THIS REVIEW CONTAINS MINOR SPOILERS.

by Jarrod Jones. Scan any list of podcasts or streaming documentaries and prepare to be bombarded with true crime. The sheer amount of deep investigative dives into unsolved murders from journalists and armchair detectives alike is enough to make your eyes water — and that’s before you become acquainted with the poor subjects of these sordid entertainments. Even fiction isn’t completely free of the subgenre’s tentacle grip. 

The Night of the 12th is fictionalized true crime that, to its benefit, is more interested in procedure than sensationalism. Dominik Moll’s probing, pertinent police drama (co-written by Gilles Marchand), which scored seven wins at last year’s César Awards (i.e. the French Oscars), concerns a murder case pulled from Pauline Guéna’s 18.3 – Une année à la PJ, a detailed account of the year the writer spent in Versailles observing its judicial police. Moll’s hypnotically paced film tamps down lurid details from the case with dull instances of futility, represented by failing relationships or a printer that never seems to work. Even the inciting death of an effervescent young woman named Clara (Lula Cotton Frapier) is shot from a distance.

The Night of the 12th centers on Yohan Vivès (steely-eyed Bastien Bouillon), a youthful but sullen police captain entering his new role just as Clara’s murder crosses his homicide desk. Yohan begins a close working relationship with Marceau (Bouli Lanners), a weary older detective with complex feelings toward the case due to a recent separation from his wife. She’s begun a relationship with another man and has become pregnant, which hardens Marceau’s view of other men. The only moment of violence in the film that doesn’t directly affect a woman features Marceau working out his frustrations on a particularly galling suspect. There’s futility in that, too.

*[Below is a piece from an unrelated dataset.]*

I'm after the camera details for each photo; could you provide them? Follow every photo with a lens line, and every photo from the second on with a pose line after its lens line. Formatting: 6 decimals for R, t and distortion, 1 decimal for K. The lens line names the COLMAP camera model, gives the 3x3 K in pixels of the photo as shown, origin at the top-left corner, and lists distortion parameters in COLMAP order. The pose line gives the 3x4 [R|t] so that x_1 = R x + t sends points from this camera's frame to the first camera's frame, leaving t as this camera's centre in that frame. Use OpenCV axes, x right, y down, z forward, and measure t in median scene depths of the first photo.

What stands out about the way Moll and Marchand have chosen to adapt this case is how gender roles play a part in it. Marceau’s extralegal thrashing might have heroically wrung out a new clue or confession in a typical murder mystery. Here, it represents male frustration, possibly impotence. The perceived motive behind the case is summed up plain as day by one of Clara’s friends: a girl was killed by a man because she was a girl. Yohan muses later, slightly robotically, that there might be something amiss between men and women. 

Yes. But why did Clara have to die? “It feels like punishment,” one detective in Yohan’s unit remarks. Another makes a thick assumption that because Clara kept an active sex life, her death was inevitable. 

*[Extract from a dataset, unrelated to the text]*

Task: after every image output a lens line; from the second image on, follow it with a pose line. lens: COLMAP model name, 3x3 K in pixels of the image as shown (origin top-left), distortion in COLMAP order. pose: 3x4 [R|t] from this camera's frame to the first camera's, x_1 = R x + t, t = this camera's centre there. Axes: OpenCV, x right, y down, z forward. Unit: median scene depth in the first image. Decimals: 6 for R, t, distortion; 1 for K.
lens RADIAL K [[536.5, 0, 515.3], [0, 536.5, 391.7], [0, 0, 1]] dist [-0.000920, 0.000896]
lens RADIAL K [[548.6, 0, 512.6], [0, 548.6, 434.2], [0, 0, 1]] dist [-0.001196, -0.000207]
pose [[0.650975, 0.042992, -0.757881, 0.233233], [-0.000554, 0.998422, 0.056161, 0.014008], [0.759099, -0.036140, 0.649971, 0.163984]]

Moll sympathizes with Clara and the unfair assumptions people place on young female victims, so it comes as a relief that his film works the gender angle with a focused, sterile eye. One scene has Yohel’s detective unit bluntly reason out the method of the murder, and their explanations are presented as absurd. They say women like Joan of Arc or those condemned in the Salem witch trials are burned. For their crimes, men are often shot, hung, or crucified. So they declare Clara’s death irrational. Stabbings, stranglings, that’s more tangible. “You can follow a guy’s thinking,” Marceau says. “You imagine he blew a fuse.” It’s enough to make you want to smack your forehead, and his.

When murder mysteries provide closure, it feels as though sense can exist in our chaotic, often senseless world. Movies like The Night of the 12th are a stark reminder that answers don’t always come and that strict adherence to rules and protocol — to sense — will often impede the steady march toward truth. “We fight evil by filing reports,” Marceau says. “We respect procedure,” Yohen retorts. Maybe that’s why this young starched shirt is frequently seen pedaling his bike along the velodrome, another closed loop where he goes nowhere fast.

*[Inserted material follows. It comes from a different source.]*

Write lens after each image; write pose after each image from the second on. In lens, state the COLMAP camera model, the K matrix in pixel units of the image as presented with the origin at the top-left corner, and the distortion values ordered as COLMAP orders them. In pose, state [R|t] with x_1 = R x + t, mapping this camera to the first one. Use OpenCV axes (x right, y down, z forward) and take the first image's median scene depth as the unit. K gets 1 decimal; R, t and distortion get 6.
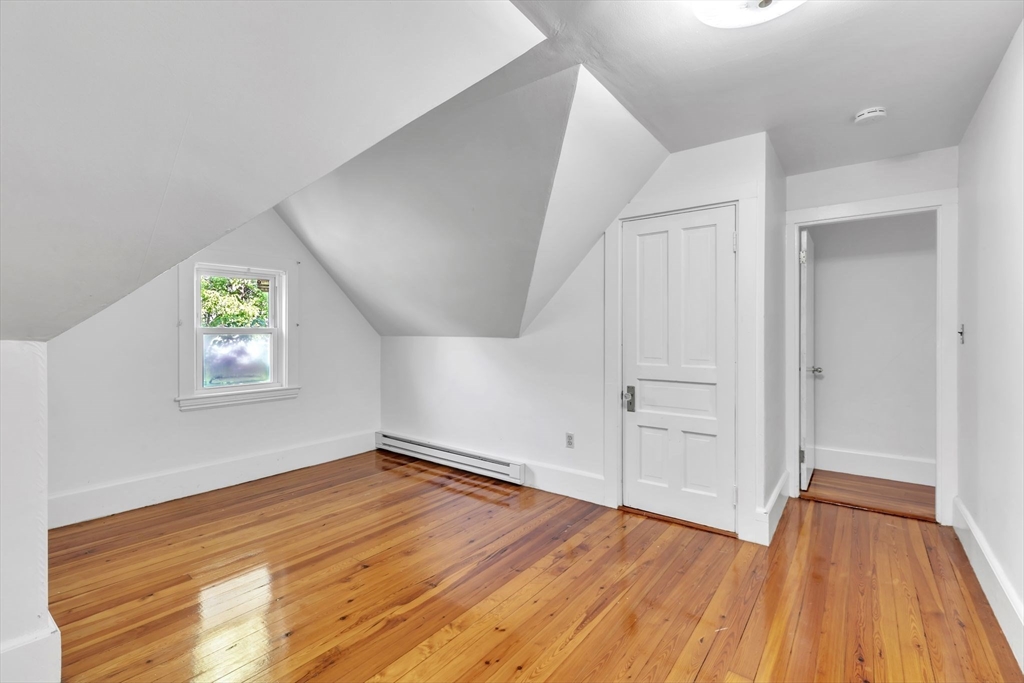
lens RADIAL K [[463.4, 0, 506.6], [0, 463.4, 335.6], [0, 0, 1]] dist [0.010559, -0.001409]
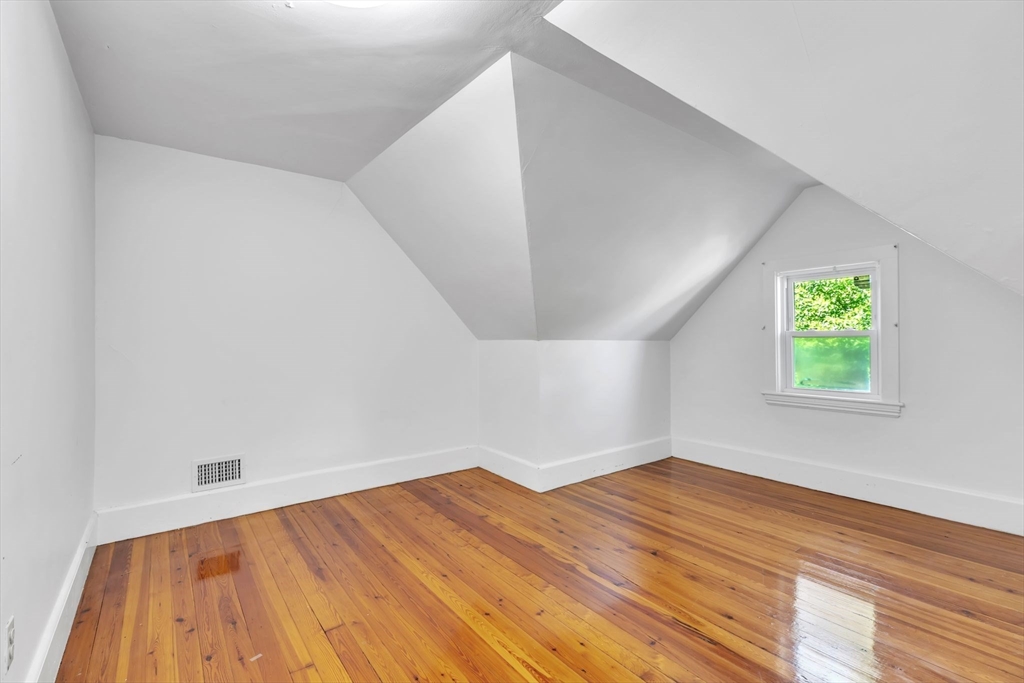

Moll also peppers his film with superstition. One character is compared to a black cat due to his knack for conjuring lousy weekend shifts. There are recurring shots of actual cats wandering the suburban wilds of Grenoble (where the film was shot), and we’re to infer a specter of bad luck looms over this vicious murder because the detectives working the case seem to. Resting the irresolution of Clara’s case on bad luck would be tempting. The Night of the 12th suggests that, as these men furrow their brows because their rules aren’t producing desired outcomes, there’s another problem that needs addressing.

7.5 out of 10

The Night of the 12th hits limited release on May 19.

Directed by Dominik Moll.
Screenplay by Dominik Moll and Gilles Marchand.
Cinematography by Patrick Ghiringhelli.
Starring Bastien Bouillon, Bouli Lanners, Anouk Grinberg, Théo Cholbi, Johann Dionnet, Thibault Evrard, Julien Frison, Paul Jeanson, Mouna Soualem, and Pauline Serieys.
Produced by Caroline Benjo, Barbara Letellier, Carole Scotta, and Simon Arnal.

Not Rated, but contains one moment of cruel violence and some salty cop language. In French.